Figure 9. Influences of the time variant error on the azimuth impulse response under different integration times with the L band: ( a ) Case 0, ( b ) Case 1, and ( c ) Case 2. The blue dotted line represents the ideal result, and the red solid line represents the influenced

--

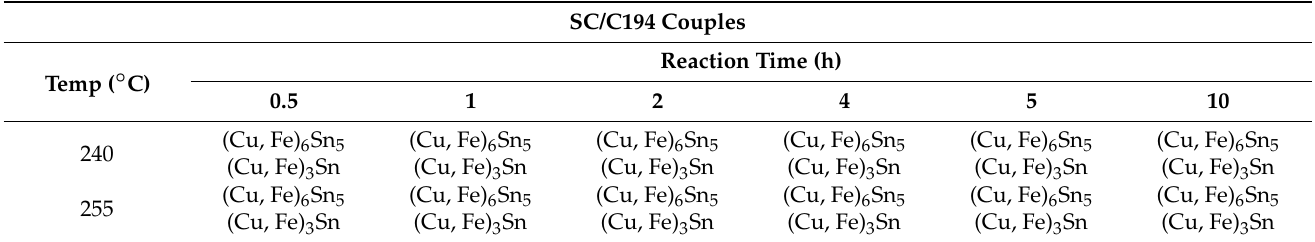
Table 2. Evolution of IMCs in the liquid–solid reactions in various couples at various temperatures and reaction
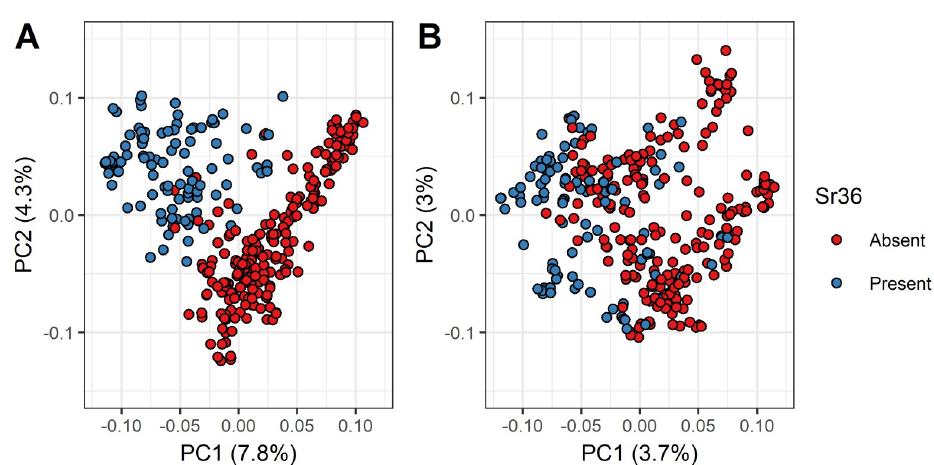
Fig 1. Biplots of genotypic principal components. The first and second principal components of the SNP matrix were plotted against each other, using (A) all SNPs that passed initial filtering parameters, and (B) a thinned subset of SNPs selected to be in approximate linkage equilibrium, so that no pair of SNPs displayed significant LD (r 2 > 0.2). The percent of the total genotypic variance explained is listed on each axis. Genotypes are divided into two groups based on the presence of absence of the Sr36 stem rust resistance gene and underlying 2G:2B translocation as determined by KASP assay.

- **PROBLEM DESCRIPTION**
Return all lines in the entries above that carry the word "solid".

- **WRITTEN SOLUTION**
Figure 9. Influences of the time variant error on the azimuth impulse response under different integration times with the L band: ( a ) Case 0, ( b ) Case 1, and ( c ) Case 2. The blue dotted line represents the ideal result, and the red solid line represents the influenced
Table 2. Evolution of IMCs in the liquid–solid reactions in various couples at various temperatures and reaction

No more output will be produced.